Look below for the line containing "middle tip: (241, 98)". Reproduce it and every line after it exactly, and nothing more.

DATASET RECORDS
=== Section Start ===

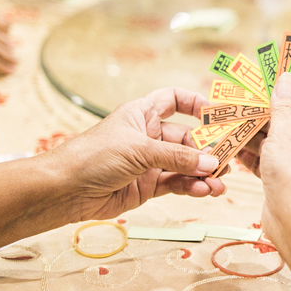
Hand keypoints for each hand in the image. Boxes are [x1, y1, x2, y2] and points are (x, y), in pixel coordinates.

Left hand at [49, 87, 225, 221]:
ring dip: (203, 173)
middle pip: (187, 138)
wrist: (64, 190)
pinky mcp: (148, 187)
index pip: (174, 100)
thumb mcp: (138, 150)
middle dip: (207, 149)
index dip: (196, 104)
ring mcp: (149, 163)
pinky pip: (177, 184)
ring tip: (218, 182)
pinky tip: (203, 191)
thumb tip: (211, 162)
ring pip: (185, 164)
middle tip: (226, 160)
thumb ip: (176, 156)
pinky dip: (191, 187)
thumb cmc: (93, 156)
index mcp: (142, 114)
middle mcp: (148, 136)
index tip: (218, 115)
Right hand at [245, 72, 290, 245]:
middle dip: (264, 112)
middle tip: (241, 98)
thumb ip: (283, 105)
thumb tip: (286, 80)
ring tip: (230, 119)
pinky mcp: (285, 181)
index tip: (267, 78)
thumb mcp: (287, 131)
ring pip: (275, 142)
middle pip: (289, 120)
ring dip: (253, 133)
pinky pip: (267, 161)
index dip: (288, 89)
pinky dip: (252, 154)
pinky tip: (233, 145)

=== Section End ===

RESPONSE TO THIS EXERCISE
middle tip: (241, 98)
thumb ip: (283, 105)
thumb tip: (286, 80)
ring tip: (230, 119)
pinky mcp: (285, 181)
index tip: (267, 78)
thumb mcp: (287, 131)
ring pip: (275, 142)
middle pip: (289, 120)
ring dip: (253, 133)
pinky pip: (267, 161)
index dip: (288, 89)
pinky dip: (252, 154)
pinky tip: (233, 145)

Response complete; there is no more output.